Sometime during this extended conversation, Pontius Pilate figures something out: Jesus is taking one for the team. Pilate knows that Jesus knows that a revolt would kill thousands, and so rather than making Pilate’s job more difficult, Jesus isn’t putting up a fuss, essentially exonerating the governor for doing his best to keep the peace. Why do I think that Pilate has seen this? Because when Pilate writes the inscription of Jesus’ crime, he writes, and insists on, the title, “King of the Jews.”3 As a leader, even if only in the worldly sphere, he appreciates what Jesus has done, and sees his self-sacrifice in defense of his people as a truly kingly act.

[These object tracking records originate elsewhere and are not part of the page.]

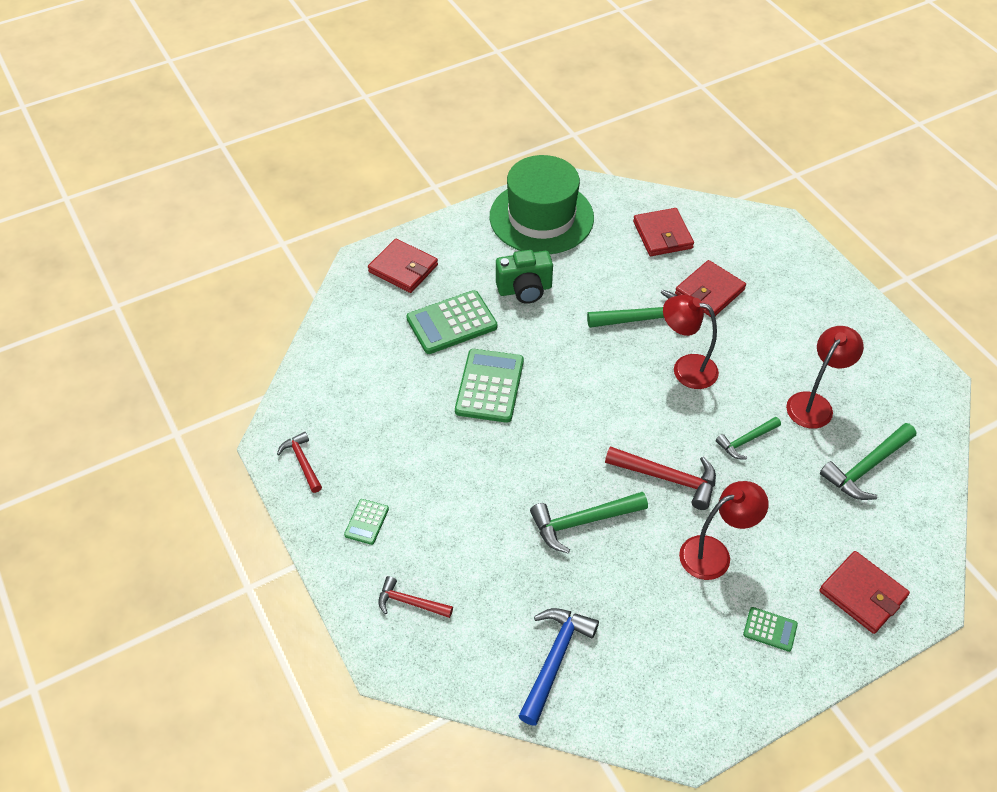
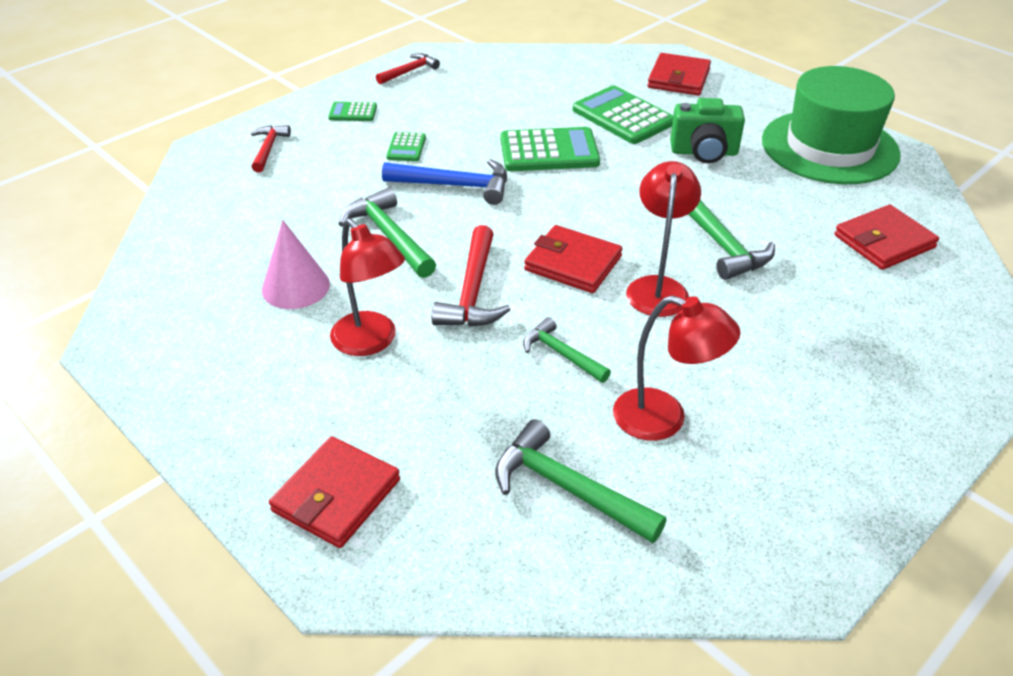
camera: 75 degrees right, 10 degrees down
(525, 289) = (704, 152): green camera -> green camera turned 60 degrees counterclockwise
(555, 660) = (212, 240): blue hammer -> blue hammer (455, 186)
(636, 598) = (295, 287): none -> pink cone
(709, 292) = (811, 294): red wallet -> red wallet (573, 263)
(770, 629) = (267, 402): green calculator -> green calculator (406, 147)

Pontius Pilate doesn’t know the half of it, though. As always, Jesus’ worldly, physical action is a symbol of a universal, spiritual one. Jesus is blameless in more than the political sphere; his action is an eternal sign of God’s love that is willing to give everything in service to us. It is to this love that John bears witness, writing, “Jesus Christ … loves us and freed us from our sins by his blood, and made us to be a kingdom, priests serving his God and Father.”4 Jesus is not a king by right of power, but by right of love, which is the source of all true power. Daniel and John both behold Christ’s glorification, as the inner truth of his caring and love for all creation is made manifest in his dominion over it.
Still, Jesus’ crucifixion is a stark contrast to the splendor of these visions, and took place even though Pilate realized the injustice of his condemnation; what happened?
Justice is not merely something handed down by a judge; it is a social, communal virtue. Had Pontius Pilate freed Jesus, it would have sparked the violence of rebellion, and Pilate would likely himself have died for defying the crowds—hardly a just reward. For justice to have been truly served would have required the active collaboration of all. Righteousness has authority, but so long as it is not respected, we will not live in a just society. The kingdom of God is not a kingdom ruled by force, but one in which each person and being participates in just action.
We are called to build that kingdom here and now, and it seems to me that restorative justice is an initiative which is part of that work. It calls on each and all of us to respond to harm and injustice not with more harm and injustice, but with caring and compassion for all, encompassing victim and perpetrator and everyone else affected. It demands that we sacrifice the selfishness of revenge and the pride of self-righteous condemnation, and like Jesus, work to show the way of truth and God’s love.
Jesus Christ, the self-effacing servant of all, is indeed the king of kings, and it is a sad truth that his kingdom is not yet of this world.5 May we be inspired by his divine love to follow his example; then we too will behold him coming in glory with the clouds6 because our eyes will be open, and we will enter into the dominion of God’s all-encompassing, everlasting love.
1: John 18:14
2: John 19:11
3: John 19:19-22
4: Revelations 1:5-6
5: John 18:36
6: Daniel 7:13, Revelation 1:7
My thoughts on Pontius Pilate's character and state of mind rely substantially on this analysis by Jona Lendering, especially where corroborated by other accessible sources.